Back

Parsing network streams

I have often wondered what the "right" way to parse network streams is. Unlike parsing a file or something in-memory, parsing from the network often involves the annoying call to read(). It's annoying because you don't know how many bytes you'll get back. You could get 1 byte. You could also get 4k bytes.

My first stab at getting around this was to always read 1 byte at a time, and make my parsing code a state machine. Parsing with a state machine is "cool" in a weird sort of way, but it's also a pain to maintain and understand, especially for protocols as lenient as HTTP/1.1.

On its own, parsing byte-by-byte would be "slow" because each call to read() would involve an "expensive" network syscall.
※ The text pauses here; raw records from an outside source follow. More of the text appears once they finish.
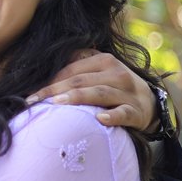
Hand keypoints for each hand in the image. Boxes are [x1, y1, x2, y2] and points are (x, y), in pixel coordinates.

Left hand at [29, 50, 157, 131]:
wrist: (151, 103)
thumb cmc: (116, 87)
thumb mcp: (101, 70)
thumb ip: (78, 65)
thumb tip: (43, 67)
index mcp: (104, 61)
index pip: (72, 69)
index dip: (50, 80)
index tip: (30, 93)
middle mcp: (116, 73)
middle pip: (80, 80)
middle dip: (54, 90)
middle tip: (33, 101)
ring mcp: (127, 92)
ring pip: (99, 93)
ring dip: (76, 98)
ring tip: (56, 104)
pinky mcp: (135, 111)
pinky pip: (122, 113)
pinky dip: (112, 116)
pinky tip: (99, 119)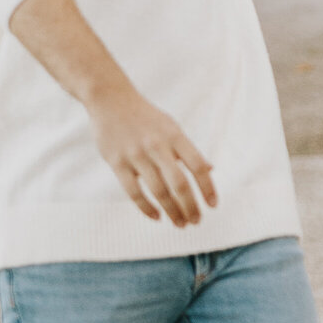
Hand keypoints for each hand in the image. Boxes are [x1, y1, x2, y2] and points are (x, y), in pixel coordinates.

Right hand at [89, 86, 216, 225]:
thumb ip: (188, 149)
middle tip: (196, 221)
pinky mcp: (117, 162)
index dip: (208, 187)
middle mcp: (157, 145)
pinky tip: (157, 217)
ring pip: (159, 191)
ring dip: (172, 211)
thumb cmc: (145, 116)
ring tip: (180, 223)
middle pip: (180, 183)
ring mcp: (136, 154)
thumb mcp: (170, 127)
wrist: (110, 98)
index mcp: (174, 135)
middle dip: (190, 206)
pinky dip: (147, 208)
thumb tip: (210, 169)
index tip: (213, 205)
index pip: (197, 165)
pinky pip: (134, 192)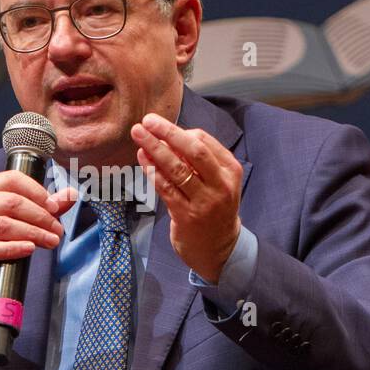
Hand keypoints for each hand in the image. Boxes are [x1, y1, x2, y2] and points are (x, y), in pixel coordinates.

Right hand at [0, 170, 75, 306]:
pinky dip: (14, 248)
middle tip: (57, 230)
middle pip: (10, 202)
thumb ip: (41, 206)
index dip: (36, 191)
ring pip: (3, 225)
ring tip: (50, 241)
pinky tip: (30, 249)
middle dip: (40, 216)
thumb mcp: (13, 218)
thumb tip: (71, 195)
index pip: (11, 179)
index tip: (55, 207)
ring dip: (32, 233)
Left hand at [131, 113, 241, 282]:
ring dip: (155, 149)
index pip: (204, 141)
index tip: (158, 124)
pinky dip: (152, 171)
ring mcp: (204, 202)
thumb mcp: (217, 182)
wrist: (219, 248)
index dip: (178, 130)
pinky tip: (142, 159)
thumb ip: (199, 161)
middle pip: (193, 151)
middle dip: (168, 133)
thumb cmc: (214, 208)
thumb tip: (168, 137)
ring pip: (176, 169)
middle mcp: (220, 184)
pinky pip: (166, 188)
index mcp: (230, 170)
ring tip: (138, 135)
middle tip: (147, 121)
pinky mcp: (187, 216)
But I was doing this in Rust, which comes with a free abstraction around buffered reading, making this not such a bad idea.

I have since moved away from that approach. For HTTP/1.1 in particular, I have found that it's much easier to buffer until you see a byte that indicates the end of a section. For example, to read the request line, you continuously read from the network socket until you see a \r\n or \n, then you take that chunk and parse it.

Until today, I wasn't sure how applicable this approach is to other protocols. To my surprise, the Beej guy that wrote the guide to network programming in C also recently wrote about just this topic. It appears that this "buffering until you get a complete message" is exactly how this sort of thing is done.

This is a nice affirmation that if you spend enough time trying to re-invent a wheel, you'll eventually stumble upon the best practices around wheel making. All on your own.